[ACTION ITEM] In the records below, update the stretch from the line containing "Entrenamiento al aire libre" through the line containing "das el estímulo adecuado." by replacing "ejercicio" with "movimiento". Return only those lines and leave everything else unchanged.

[DATA RECORDS]
Segment Open
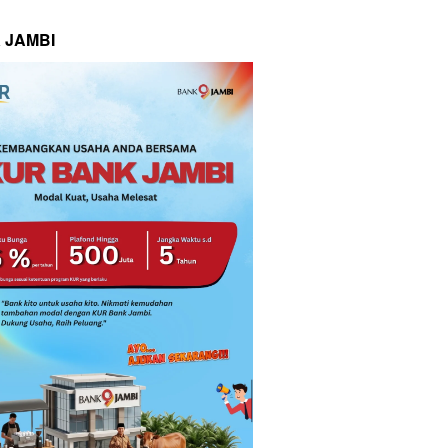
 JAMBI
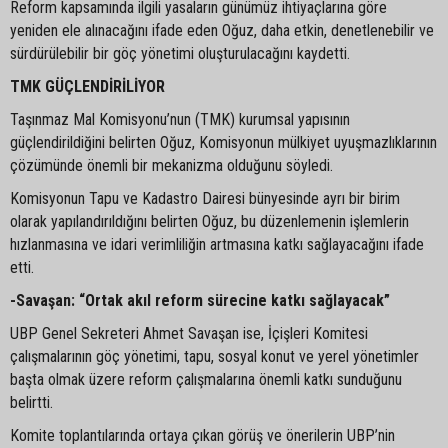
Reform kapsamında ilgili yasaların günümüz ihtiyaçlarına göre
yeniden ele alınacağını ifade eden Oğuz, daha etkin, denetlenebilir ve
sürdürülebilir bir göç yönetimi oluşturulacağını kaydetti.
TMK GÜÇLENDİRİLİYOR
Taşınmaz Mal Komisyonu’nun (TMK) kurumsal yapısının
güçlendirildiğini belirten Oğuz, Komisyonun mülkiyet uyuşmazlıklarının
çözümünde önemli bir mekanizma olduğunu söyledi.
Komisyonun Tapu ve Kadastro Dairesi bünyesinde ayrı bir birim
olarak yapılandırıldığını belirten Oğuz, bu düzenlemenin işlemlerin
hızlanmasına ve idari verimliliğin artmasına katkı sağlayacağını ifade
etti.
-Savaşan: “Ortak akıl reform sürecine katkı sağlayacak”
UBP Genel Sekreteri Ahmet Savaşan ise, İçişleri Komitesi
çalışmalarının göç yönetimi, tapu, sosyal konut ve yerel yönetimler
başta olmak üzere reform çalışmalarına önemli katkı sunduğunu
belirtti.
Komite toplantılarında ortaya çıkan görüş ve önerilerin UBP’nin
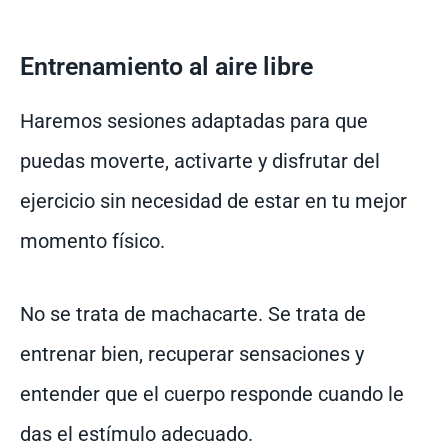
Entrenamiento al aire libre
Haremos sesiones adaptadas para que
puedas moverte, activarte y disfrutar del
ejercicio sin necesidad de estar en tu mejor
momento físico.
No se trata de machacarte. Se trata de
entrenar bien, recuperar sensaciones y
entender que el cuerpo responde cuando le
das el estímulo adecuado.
Segment Closed
Segment Open
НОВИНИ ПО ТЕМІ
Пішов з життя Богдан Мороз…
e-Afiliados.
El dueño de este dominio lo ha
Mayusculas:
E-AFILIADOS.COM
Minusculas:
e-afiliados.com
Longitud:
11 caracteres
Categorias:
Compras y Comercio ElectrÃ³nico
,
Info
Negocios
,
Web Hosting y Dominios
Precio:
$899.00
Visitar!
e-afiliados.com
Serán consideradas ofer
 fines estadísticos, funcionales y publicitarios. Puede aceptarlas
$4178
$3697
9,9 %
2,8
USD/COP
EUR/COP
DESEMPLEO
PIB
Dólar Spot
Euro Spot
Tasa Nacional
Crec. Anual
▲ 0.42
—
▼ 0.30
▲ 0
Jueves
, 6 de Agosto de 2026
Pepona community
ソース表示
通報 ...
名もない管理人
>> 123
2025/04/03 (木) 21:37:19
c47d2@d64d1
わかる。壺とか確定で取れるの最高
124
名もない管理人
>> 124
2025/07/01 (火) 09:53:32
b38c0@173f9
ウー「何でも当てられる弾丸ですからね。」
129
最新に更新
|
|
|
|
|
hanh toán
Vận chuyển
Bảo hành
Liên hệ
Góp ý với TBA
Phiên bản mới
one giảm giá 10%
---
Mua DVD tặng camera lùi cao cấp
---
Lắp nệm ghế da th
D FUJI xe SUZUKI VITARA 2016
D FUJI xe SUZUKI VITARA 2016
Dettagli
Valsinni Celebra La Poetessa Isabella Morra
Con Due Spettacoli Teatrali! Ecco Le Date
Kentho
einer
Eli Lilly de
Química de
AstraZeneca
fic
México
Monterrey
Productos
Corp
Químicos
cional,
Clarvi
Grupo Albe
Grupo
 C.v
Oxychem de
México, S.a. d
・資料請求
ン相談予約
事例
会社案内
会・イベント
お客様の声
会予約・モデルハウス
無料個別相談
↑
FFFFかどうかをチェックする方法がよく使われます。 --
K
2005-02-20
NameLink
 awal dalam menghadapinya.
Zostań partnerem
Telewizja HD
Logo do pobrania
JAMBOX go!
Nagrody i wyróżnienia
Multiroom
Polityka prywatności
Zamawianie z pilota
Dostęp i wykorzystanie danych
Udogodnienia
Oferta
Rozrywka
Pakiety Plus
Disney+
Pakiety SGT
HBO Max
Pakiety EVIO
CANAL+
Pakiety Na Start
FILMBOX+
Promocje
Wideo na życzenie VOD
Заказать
Segment Closed
[WRITTEN RESPONSE]
Entrenamiento al aire libre
Haremos sesiones adaptadas para que
puedas moverte, activarte y disfrutar del
movimiento sin necesidad de estar en tu mejor
momento físico.
No se trata de machacarte. Se trata de
entrenar bien, recuperar sensaciones y
entender que el cuerpo responde cuando le
das el estímulo adecuado.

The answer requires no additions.